The probability that the minimum price exceeds some threshold equals the probability that all sampled prices exceed that threshold. This can be written as a product: since the samples are independent, the chance that all N prices are above the threshold equals the chance that one price is above it, raised to the power N.

For any price above the minimum, there is always some positive probability of seeing a lower price. So the probability that one sample exceeds the threshold is less than 1. When we raise a number less than 1 to higher and higher powers (as N grows), it decays exponentially toward zero.

The expected minimum price can be written as the minimum price plus an integral that captures the tail probability. As N grows, this tail probability vanishes for all prices above the minimum, so the integral converges to zero. Therefore, as the number of agents increases, the expected minimum price approaches the floor price, and the Cost of Information (the difference between expected price and minimum price) vanishes.

This result proves that standard pricing policies fail to extract surplus in the presence of large-scale agentic search, necessitating a robust counter-mechanism.

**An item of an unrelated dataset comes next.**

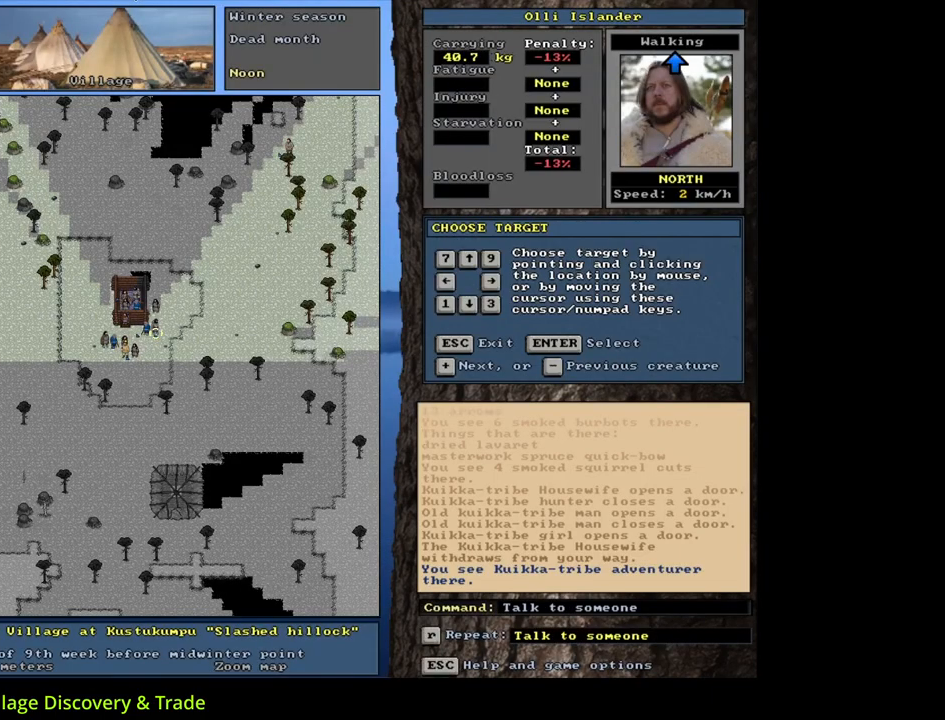
{"keys": ["t"], "mouse": [], "events": [[150, "shift_l", "up"], [167, "return", "down"], [283, "return", "up"], [417, "t", "down"]]}
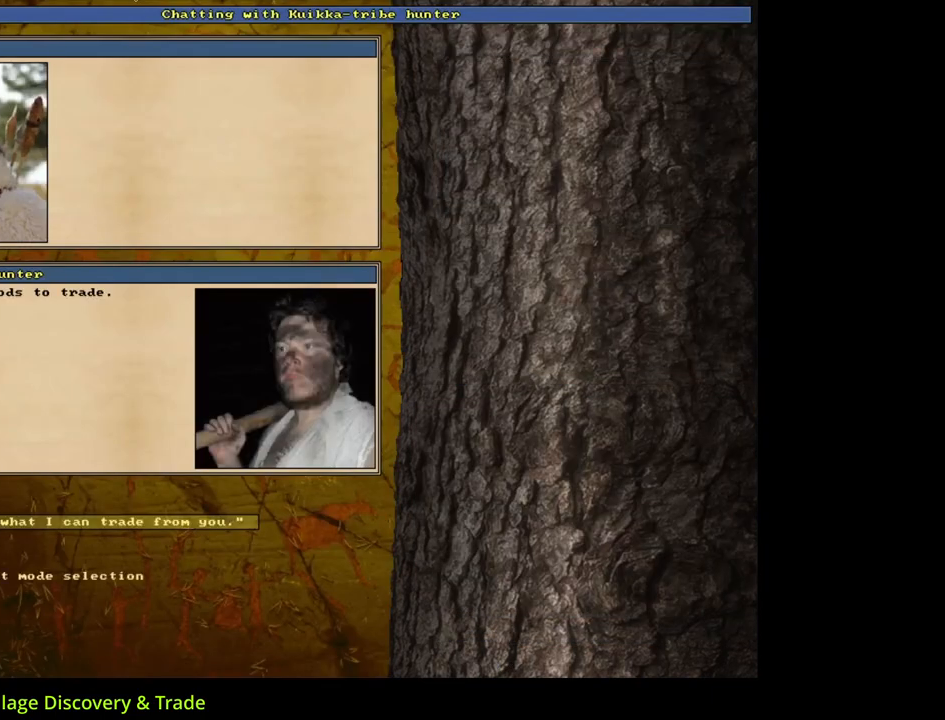
{"keys": [], "mouse": [], "events": [[33, "t", "up"], [267, "return", "down"], [350, "return", "up"]]}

\subsection{System Architecture: Hybrid Kappa-Lambda Architecture}

In order for our research to have grounding in interactions we built a robust e-commerce web-platform. We initially conducted a survey of the leading platforms of airlines and hotel booking sites to identify the specific interface patterns that effectively manage complex travel data. Our analysis revealed a clear industry standard: while both sectors rely on tabbed service selection and left-sidebar filtering to streamline navigation, they diverge in result presentation: airlines utilize visual date-price bars and multi-step wizards to optimize for logistical transparency, whereas hotel platforms leverage image-led cards and scarcity triggers to drive emotional engagement and urgency. Our web framework defines a highly agnostic boilerplate which can be seeded with any data-modality with an easy-to-tailor pattern, which we leverage to define a hotel and airline mode. Both modes are then individually deployed via an environment level argument which adjusts the proxy routing with a custom middleware inside next.js to render only the desired mode. The purpose of this was to create a baseline adaptable to any use-case or desired commercial application.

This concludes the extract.